> TASK DIRECTIONS: All lines of the listing that contain "none" should be shown in full.

> SUPPLIED DATA:
Content starts

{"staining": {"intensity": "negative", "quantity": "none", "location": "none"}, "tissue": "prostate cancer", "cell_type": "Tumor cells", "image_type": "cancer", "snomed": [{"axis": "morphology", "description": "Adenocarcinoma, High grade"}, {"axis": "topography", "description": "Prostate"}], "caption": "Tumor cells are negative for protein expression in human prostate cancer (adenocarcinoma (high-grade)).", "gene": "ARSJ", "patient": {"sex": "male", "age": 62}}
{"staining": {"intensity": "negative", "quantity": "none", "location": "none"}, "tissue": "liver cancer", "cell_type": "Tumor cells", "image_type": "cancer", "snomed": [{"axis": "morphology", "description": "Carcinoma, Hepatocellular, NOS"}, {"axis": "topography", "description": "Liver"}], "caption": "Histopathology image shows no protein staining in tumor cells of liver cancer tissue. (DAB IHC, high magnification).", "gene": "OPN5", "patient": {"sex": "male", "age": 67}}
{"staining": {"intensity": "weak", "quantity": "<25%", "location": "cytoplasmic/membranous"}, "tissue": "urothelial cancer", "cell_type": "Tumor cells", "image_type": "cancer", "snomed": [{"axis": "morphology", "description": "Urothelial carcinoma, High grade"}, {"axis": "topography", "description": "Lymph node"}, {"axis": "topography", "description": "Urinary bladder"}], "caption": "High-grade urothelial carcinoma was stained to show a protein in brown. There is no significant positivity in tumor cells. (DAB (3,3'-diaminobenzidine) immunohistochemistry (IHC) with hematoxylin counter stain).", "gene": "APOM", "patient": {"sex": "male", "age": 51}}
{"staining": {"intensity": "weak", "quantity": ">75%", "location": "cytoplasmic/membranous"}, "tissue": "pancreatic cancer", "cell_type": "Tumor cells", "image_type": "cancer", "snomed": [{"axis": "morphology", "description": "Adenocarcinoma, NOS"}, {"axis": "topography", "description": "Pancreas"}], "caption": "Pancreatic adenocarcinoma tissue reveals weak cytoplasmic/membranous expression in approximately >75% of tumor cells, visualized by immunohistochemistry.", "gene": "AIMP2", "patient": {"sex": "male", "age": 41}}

Content ends

> TASK RESULT:
{"staining": {"intensity": "negative", "quantity": "none", "location": "none"}, "tissue": "prostate cancer", "cell_type": "Tumor cells", "image_type": "cancer", "snomed": [{"axis": "morphology", "description": "Adenocarcinoma, High grade"}, {"axis": "topography", "description": "Prostate"}], "caption": "Tumor cells are negative for protein expression in human prostate cancer (adenocarcinoma (high-grade)).", "gene": "ARSJ", "patient": {"sex": "male", "age": 62}}
{"staining": {"intensity": "negative", "quantity": "none", "location": "none"}, "tissue": "liver cancer", "cell_type": "Tumor cells", "image_type": "cancer", "snomed": [{"axis": "morphology", "description": "Carcinoma, Hepatocellular, NOS"}, {"axis": "topography", "description": "Liver"}], "caption": "Histopathology image shows no protein staining in tumor cells of liver cancer tissue. (DAB IHC, high magnification).", "gene": "OPN5", "patient": {"sex": "male", "age": 67}}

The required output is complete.